Bonjour ddacoudre,
Si j’ai bien compris, vos figures… vos statistiques, sont
des moyennes nationales. Ce qui est occulté dans cette approche, c’est que la France
n’est homogène ni sociologiquement, ni ethniquement, ni géographiquement. Ainsi,
ces graphiques font-ils une moyenne incluant les quartiers Nord de Marseille,
le Mirail à Toulouse et par exemple le département de la Meuse… ou celui des Vosges.
La moyenne nationale lisse donc (c’est-à-dire, cache) les variations locales ….
et l’on peut arriver aux conclusions que
l’on veut ! Par exemple, le taux de vol peut baisser dans la majorité des
départements périphériques, mais augmenter dans les quartiers dits populaires….

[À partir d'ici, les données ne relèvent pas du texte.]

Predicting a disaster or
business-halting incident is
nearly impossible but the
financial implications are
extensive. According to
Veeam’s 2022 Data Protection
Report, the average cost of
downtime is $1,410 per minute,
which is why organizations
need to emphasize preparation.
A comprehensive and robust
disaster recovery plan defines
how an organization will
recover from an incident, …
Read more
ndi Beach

Eh bien, cela disparaît dans la figure de sorte qu’une personne non avertie va conclure,
d’après ces statistiques, que le taux de vol baisse partout. Il faut aussi ajouter que, les statisticiens du
CEVIPOL, qui ne sont pas des imbéciles, sont parfaitement conscients de l’effet
sur le lecteur « moyen ».
Conclusion 1 : les
figures de votre article ne révèlent pas la réalité du pays….

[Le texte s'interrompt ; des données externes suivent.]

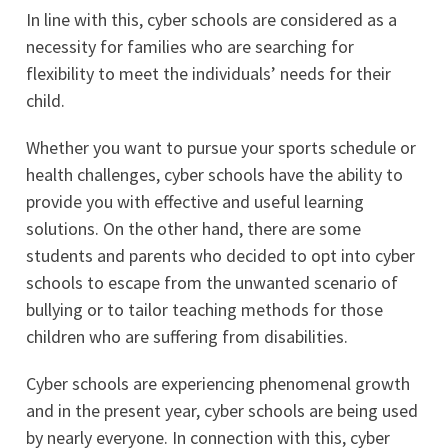
In line with this, cyber schools are considered as a
necessity for families who are searching for
flexibility to meet the individuals’ needs for their
child.
Whether you want to pursue your sports schedule or
health challenges, cyber schools have the ability to
provide you with effective and useful learning
solutions. On the other hand, there are some
students and parents who decided to opt into cyber
schools to escape from the unwanted scenario of
bullying or to tailor teaching methods for those
children who are suffering from disabilities.
Cyber schools are experiencing phenomenal growth
and in the present year, cyber schools are being used
by nearly everyone. In connection with this, cyber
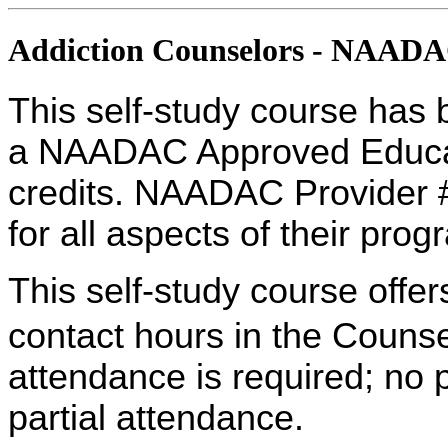
Addiction Counselors - NAAD
This self-study course has 
a NAADAC Approved Educati
credits. NAADAC Provider #
for all aspects of their pro
This self-study course offe
contact hours in the Counse
attendance is required; no p
partial attendance.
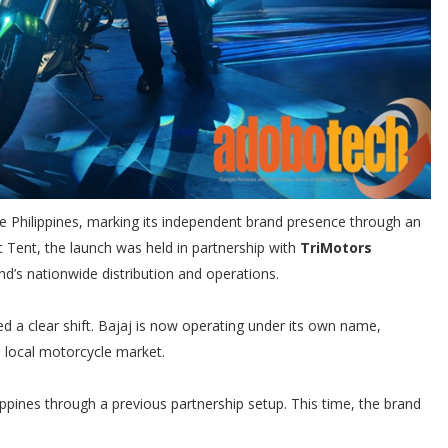
he Philippines, marking its independent brand presence through an
st Tent, the launch was held in partnership with
TriMotors
nd’s nationwide distribution and operations.
 a clear shift. Bajaj is now operating under its own name,
e local motorcycle market.
ppines through a previous partnership setup. This time, the brand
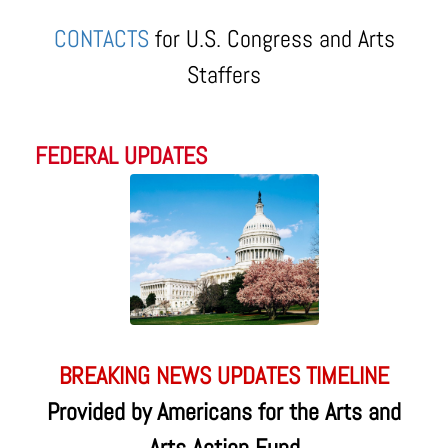
CONTACTS
for U.S. Congress and Arts
Staffers
FEDERAL UPDATES
BREAKING NEWS UPDATES TIMELINE
Provided by Americans for the Arts and
Arts Action Fund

Conclusion 2 : Elles confirment ce que l’on sait depuis
longtemps, qui est que l’on fait dire ce que l’on veut aux statistiques, ou aux
sondages. Il faut toujours bien analyser
les hypothèses sous-jacentes de départ. Pas de surprise, concernant celles dans
votre article, puisque les instituts qui les ont éditées font en quelque sorte
partie de l’appareil de conditionnement des masses mis en place par le pouvoir..
Conclusion finale : toujours se méfier des
statistiques. Je citerai Winston Churchill qui disait : « je ne crois
que dans les statistiques que j’ai moi-même falsifiées ».